With a population of 150 million and economic growth averaging 5.2 per cent annually, the region is conducive for business.

“With the region boasting of much greater political stability and peace in most of the member countries, the positive growth trajectory predicted over the medium term is an indicator that the EAC has a good chance of reaching a developmental tipping point, making it the most attractive investment destination on the African continent,” said Joshua Oigara, KCB Group CEO.

Companies operating regionally are already reaping the fruits of cross-border operations.

KCB, which is the region’s largest bank with an asset base of $5.7 billion, posted $190.3 million in full year profitability for the year ended March 2016. According to the bank’s financial report for the year, regional subsidiaries accounted for 18 per cent of the balance sheet with South Sudan contributing seven per cent, Uganda four per cent, Tanzania three per cent, Rwanda three per cent and Burundi one per cent.

Equity Bank, which posted $237 million in profit for the full year ended December 2015, recorded an improved performance from its subsidiaries in Uganda, Tanzania, South Sudan, Rwanda and the Democratic Republic of Congo, which contributed 23 per cent of total assets, 23 per cent of total deposits, 17 per cent of the loan book and six per cent of the group’s profits.

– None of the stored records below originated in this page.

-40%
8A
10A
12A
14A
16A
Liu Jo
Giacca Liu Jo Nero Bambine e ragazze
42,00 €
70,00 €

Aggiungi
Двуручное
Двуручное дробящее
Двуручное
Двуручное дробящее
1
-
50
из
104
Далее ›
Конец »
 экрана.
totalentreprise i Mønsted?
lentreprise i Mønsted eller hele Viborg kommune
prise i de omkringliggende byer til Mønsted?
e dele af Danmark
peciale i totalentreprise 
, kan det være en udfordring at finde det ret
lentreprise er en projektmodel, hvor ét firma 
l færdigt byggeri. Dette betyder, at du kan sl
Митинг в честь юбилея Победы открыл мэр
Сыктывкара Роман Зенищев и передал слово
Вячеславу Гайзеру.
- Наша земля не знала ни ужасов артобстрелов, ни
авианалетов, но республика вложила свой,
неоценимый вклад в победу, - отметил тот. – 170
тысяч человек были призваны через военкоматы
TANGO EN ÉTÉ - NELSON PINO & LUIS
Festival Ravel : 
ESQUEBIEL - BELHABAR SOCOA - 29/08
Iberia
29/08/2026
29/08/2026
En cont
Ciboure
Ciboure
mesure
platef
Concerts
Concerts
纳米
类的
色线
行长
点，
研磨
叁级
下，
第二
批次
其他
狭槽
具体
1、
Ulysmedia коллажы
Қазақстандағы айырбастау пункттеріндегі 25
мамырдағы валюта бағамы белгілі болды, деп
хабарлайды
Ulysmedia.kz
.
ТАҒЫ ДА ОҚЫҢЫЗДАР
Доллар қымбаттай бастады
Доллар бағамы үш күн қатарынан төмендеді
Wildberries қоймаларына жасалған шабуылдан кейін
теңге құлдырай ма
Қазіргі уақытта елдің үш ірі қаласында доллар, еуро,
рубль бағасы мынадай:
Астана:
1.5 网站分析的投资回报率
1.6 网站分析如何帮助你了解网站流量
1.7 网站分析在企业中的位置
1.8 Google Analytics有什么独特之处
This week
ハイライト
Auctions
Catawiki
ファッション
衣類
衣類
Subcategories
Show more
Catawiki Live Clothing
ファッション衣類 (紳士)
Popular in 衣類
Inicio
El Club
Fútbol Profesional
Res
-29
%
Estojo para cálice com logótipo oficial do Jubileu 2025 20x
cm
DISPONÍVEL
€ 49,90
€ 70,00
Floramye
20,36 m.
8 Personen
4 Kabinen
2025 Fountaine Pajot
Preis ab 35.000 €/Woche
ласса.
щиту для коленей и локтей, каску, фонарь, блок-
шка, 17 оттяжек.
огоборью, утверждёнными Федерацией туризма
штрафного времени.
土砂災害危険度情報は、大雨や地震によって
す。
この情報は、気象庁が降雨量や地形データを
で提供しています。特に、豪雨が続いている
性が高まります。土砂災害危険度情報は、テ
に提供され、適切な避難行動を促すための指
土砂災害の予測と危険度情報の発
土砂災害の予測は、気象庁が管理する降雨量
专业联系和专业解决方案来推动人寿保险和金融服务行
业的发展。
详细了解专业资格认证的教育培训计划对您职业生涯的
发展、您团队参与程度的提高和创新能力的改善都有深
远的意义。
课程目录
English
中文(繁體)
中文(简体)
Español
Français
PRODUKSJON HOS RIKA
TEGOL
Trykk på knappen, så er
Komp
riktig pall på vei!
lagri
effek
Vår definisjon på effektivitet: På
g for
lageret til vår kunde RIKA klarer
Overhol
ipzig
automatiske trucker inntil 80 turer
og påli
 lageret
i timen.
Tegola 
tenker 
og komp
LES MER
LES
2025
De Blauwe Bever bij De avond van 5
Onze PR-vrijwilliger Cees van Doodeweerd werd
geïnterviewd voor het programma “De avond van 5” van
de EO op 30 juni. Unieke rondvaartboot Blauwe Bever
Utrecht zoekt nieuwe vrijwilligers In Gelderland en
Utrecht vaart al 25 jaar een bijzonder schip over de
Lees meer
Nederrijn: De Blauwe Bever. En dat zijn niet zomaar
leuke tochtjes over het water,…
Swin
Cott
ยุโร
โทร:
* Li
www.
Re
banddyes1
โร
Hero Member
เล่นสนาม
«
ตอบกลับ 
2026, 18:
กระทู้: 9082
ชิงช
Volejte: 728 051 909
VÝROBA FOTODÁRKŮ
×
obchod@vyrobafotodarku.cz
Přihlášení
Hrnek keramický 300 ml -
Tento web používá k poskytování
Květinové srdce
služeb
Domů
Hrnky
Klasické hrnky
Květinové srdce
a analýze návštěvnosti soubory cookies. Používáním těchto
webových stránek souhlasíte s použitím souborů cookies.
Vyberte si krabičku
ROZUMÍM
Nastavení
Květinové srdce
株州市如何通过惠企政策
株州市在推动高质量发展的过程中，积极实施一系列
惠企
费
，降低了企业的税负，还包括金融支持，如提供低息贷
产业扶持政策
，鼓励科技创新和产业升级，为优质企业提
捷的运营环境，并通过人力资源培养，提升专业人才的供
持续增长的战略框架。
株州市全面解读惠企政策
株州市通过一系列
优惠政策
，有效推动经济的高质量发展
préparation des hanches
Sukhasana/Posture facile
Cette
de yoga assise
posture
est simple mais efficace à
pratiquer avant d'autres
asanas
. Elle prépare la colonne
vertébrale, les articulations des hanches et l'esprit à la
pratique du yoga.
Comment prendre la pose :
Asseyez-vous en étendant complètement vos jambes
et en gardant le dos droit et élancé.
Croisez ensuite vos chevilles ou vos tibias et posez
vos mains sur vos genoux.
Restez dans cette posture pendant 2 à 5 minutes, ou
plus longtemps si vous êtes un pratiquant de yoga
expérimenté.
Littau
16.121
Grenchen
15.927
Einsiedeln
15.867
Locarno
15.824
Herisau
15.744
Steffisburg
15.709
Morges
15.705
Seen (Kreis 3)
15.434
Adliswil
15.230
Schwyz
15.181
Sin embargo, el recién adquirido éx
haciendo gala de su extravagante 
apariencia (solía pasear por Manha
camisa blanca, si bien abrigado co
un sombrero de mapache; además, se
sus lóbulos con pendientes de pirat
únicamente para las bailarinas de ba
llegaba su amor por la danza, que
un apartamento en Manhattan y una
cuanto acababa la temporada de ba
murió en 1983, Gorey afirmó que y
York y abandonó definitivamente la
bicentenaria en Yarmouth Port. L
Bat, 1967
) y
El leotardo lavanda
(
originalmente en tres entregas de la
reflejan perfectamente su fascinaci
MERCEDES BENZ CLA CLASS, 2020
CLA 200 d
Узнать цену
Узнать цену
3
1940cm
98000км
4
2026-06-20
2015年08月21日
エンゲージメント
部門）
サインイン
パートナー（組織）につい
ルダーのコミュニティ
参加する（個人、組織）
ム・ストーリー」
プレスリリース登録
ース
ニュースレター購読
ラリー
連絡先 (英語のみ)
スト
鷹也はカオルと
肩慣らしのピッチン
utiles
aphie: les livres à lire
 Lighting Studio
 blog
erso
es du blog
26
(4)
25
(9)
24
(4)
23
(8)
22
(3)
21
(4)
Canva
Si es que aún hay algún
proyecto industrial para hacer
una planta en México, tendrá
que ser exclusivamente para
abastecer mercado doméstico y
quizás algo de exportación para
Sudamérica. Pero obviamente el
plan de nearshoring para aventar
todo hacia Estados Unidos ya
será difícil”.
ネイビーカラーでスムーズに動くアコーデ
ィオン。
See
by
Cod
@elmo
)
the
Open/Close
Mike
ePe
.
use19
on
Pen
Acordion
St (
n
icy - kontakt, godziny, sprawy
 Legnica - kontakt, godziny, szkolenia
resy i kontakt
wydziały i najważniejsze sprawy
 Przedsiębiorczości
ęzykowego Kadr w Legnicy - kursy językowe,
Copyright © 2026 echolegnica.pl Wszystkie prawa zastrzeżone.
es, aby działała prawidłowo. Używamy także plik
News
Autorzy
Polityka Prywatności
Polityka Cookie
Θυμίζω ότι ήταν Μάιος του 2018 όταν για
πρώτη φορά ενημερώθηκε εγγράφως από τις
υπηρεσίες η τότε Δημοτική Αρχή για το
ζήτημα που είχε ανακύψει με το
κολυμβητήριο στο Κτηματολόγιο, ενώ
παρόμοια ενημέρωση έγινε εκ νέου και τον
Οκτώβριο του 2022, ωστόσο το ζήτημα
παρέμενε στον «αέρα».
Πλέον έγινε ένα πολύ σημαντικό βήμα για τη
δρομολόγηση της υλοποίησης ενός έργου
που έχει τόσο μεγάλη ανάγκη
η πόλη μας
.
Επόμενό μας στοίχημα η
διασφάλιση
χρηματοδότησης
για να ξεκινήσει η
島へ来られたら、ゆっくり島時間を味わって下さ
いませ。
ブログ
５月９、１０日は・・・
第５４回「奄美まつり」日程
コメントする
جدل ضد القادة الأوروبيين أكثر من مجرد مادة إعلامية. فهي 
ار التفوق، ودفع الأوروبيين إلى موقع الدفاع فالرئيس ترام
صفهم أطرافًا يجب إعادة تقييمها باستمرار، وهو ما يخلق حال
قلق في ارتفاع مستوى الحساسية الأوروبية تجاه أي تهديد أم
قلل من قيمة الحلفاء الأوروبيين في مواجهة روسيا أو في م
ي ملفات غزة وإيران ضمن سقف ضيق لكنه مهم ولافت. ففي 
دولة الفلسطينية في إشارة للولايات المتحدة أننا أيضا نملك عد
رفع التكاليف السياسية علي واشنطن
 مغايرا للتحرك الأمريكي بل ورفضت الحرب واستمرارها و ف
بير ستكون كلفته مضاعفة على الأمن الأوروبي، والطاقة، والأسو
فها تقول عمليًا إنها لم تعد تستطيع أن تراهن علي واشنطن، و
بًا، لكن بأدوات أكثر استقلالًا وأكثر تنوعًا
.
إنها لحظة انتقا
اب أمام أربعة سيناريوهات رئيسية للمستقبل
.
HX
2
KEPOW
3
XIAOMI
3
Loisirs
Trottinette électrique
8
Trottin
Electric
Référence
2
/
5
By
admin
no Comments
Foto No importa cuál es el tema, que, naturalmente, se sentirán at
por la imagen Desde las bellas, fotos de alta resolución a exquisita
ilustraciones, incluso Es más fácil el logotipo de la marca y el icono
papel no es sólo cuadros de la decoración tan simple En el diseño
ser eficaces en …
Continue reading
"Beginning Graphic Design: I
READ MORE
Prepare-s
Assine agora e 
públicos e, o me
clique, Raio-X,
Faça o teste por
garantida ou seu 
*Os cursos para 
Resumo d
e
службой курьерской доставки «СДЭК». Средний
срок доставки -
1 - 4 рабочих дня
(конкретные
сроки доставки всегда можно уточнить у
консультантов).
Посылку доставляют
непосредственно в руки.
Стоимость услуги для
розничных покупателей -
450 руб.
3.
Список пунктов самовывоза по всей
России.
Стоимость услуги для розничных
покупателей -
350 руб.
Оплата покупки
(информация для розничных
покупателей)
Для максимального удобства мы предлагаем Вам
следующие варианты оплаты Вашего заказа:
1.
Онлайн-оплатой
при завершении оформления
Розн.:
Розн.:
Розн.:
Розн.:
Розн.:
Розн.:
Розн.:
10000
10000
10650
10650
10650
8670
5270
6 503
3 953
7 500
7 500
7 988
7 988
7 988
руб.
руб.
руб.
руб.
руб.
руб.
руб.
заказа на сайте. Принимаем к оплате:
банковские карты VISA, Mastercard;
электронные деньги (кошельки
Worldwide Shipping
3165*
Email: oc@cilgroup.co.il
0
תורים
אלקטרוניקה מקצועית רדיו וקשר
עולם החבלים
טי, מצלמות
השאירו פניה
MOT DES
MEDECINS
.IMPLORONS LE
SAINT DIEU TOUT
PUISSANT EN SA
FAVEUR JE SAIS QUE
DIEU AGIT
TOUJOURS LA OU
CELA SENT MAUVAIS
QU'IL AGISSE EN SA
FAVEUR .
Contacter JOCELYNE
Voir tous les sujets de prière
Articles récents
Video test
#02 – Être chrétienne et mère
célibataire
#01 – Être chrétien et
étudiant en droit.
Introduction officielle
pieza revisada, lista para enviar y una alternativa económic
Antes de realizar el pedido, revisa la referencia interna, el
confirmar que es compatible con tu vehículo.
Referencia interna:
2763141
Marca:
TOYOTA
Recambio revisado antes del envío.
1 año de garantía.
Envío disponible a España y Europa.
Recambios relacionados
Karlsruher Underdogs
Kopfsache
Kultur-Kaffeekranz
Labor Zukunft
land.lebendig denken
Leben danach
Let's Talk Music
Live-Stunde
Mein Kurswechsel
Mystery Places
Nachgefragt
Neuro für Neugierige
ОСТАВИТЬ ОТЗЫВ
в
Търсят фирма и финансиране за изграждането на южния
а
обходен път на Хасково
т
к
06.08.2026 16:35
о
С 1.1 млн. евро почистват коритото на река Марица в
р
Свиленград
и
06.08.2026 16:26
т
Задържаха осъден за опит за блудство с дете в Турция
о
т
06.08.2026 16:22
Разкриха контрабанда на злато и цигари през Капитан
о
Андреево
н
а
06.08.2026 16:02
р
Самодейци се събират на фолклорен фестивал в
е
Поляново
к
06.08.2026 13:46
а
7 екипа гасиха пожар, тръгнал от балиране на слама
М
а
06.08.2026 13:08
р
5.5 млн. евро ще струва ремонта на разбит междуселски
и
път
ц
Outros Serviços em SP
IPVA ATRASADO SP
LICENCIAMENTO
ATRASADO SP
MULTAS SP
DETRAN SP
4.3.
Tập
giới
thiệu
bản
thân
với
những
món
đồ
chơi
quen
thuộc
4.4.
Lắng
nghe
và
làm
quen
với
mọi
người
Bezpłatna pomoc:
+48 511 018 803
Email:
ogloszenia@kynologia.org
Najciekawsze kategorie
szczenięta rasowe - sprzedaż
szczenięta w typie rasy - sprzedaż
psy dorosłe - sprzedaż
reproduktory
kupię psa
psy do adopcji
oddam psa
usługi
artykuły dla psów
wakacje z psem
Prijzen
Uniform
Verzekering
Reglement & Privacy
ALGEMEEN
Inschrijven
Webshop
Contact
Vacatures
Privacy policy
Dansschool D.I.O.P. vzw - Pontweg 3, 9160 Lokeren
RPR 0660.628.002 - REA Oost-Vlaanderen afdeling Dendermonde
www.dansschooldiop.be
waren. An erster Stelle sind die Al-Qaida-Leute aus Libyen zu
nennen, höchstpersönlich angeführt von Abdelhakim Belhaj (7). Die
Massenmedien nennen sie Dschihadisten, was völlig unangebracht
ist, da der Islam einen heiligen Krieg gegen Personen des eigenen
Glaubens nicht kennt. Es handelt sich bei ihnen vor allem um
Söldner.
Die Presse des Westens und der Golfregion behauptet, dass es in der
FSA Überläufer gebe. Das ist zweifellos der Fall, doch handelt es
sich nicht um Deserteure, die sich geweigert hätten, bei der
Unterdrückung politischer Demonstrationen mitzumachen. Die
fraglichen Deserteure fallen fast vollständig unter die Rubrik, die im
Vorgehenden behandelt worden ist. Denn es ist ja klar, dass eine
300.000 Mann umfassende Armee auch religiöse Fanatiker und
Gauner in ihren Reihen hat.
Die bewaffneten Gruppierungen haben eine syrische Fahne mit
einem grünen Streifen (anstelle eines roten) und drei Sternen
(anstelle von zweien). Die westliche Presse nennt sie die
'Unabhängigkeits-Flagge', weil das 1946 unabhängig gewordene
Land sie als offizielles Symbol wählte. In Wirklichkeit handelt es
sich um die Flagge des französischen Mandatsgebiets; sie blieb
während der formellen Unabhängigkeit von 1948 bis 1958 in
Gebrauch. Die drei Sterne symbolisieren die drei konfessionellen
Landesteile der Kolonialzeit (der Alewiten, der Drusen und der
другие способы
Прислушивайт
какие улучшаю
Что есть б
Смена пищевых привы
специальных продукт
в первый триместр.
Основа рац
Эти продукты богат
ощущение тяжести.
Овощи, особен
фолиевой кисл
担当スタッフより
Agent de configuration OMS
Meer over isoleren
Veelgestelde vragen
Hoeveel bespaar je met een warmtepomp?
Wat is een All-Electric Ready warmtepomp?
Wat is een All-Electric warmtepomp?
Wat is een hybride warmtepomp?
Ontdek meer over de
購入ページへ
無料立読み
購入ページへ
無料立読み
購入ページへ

“We want our subsidiaries to contribute at least 30 per cent of the assets and hopefully contribute 15 per cent of profits,” said Equity CEO James Mwangi during an investor briefing.

While Kenya banks are growing their regional operations, manufacturers, particularly cement makers, are having a difficult time. 

ARM has plunged into loss making because of increased competition from local manufacturers and new entrants like Dangote Cement, as well as an influx of imports.

The company, which posted a $28 million full year loss in 2015, is banking on a $140 million equity investment by UK development finance institution CDC to revive its fortunes.

“We chose CDC as an investor and partner to help us achieve a shared vision of creating the leading lowest-cost East African cement business,” said Pradeep Paunrana, managing director of ARM.

READ: Dangote’s low cement prices upset East African firms

Although multinationals are taking advantage of integration gains like free movement of labour, capital and goods, secure investment and security to expand, some challenges remain. These include the high costs of doing business, particularly with skewed infrastructure development, conflicting tax policies and labour laws that favour locals. Varied tax policies have remained a major concern, with businesses pushing for full harmonisation in line with the EAC Treaty and the Common Market Protocol.

So far, only Customs duties have been harmonised by setting a common external tariff.